Source data:
++++++++
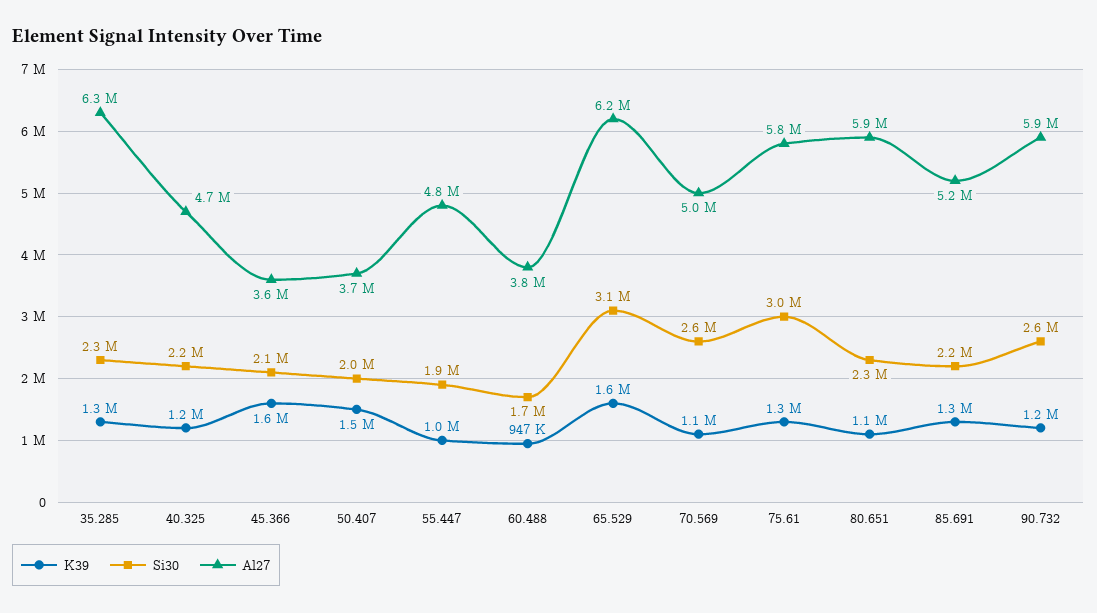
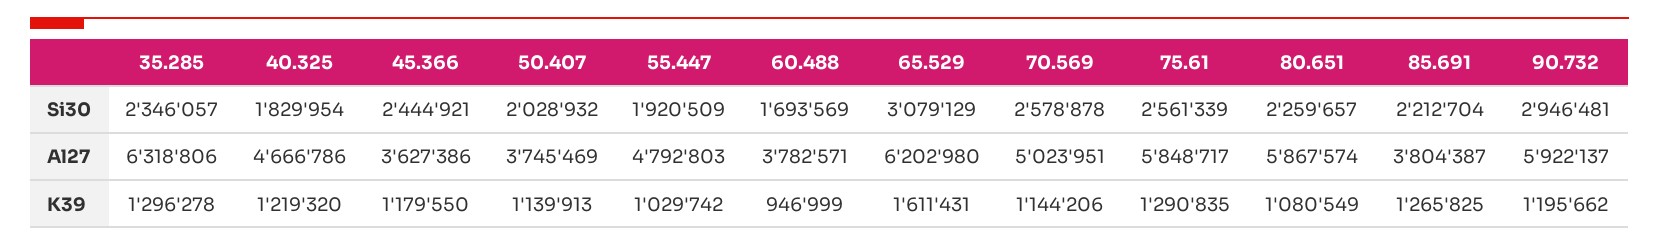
  {
    "K39": {
      "35.285": 1296278,
      "40.325": 1219320,
-     "45.366": 1600000,
+     "45.366": 1179550,
-     "50.407": 1500000,
+     "50.407": 1139913,
      "55.447": 1029742,
      "60.488": 946999,
      "65.529": 1611431,
      "70.569": 1144206,
      "75.61": 1290835,
      "80.651": 1080549,
      "85.691": 1265825,
      "90.732": 1195662
    },
    "Si30": {
      "35.285": 2346057,
-     "40.325": 2200000,
+     "40.325": 1829954,
-     "45.366": 2100000,
+     "45.366": 2444921,
      "50.407": 2028932,
      "55.447": 1920509,
      "60.488": 1693569,
      "65.529": 3079129,
      "70.569": 2578878,
-     "75.61": 3000000,
+     "75.61": 2561339,
      "80.651": 2259657,
      "85.691": 2212704,
-     "90.732": 2600000
+     "90.732": 2946481
    },
    "Al27": {
      "35.285": 6318806,
      "40.325": 4666786,
      "45.366": 3627386,
      "50.407": 3745469,
      "55.447": 4792803,
      "60.488": 3782571,
      "65.529": 6202980,
      "70.569": 5023951,
      "75.61": 5848717,
      "80.651": 5867574,
-     "85.691": 5200000,
+     "85.691": 3804387,
      "90.732": 5922137
    }
  }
++++++++
Set down the data again, exactly, without images.

- [RESPONSE AREA]:
  {
    "K39": {
      "35.285": 1296278,
      "40.325": 1219320,
-     "45.366": 1600000,
+     "45.366": 1179550,
-     "50.407": 1500000,
+     "50.407": 1139913,
      "55.447": 1029742,
      "60.488": 946999,
      "65.529": 1611431,
      "70.569": 1144206,
      "75.61": 1290835,
      "80.651": 1080549,
      "85.691": 1265825,
      "90.732": 1195662
    },
    "Si30": {
      "35.285": 2346057,
-     "40.325": 2200000,
+     "40.325": 1829954,
-     "45.366": 2100000,
+     "45.366": 2444921,
      "50.407": 2028932,
      "55.447": 1920509,
      "60.488": 1693569,
      "65.529": 3079129,
      "70.569": 2578878,
-     "75.61": 3000000,
+     "75.61": 2561339,
      "80.651": 2259657,
      "85.691": 2212704,
-     "90.732": 2600000
+     "90.732": 2946481
    },
    "Al27": {
      "35.285": 6318806,
      "40.325": 4666786,
      "45.366": 3627386,
      "50.407": 3745469,
      "55.447": 4792803,
      "60.488": 3782571,
      "65.529": 6202980,
      "70.569": 5023951,
      "75.61": 5848717,
      "80.651": 5867574,
-     "85.691": 5200000,
+     "85.691": 3804387,
      "90.732": 5922137
    }
  }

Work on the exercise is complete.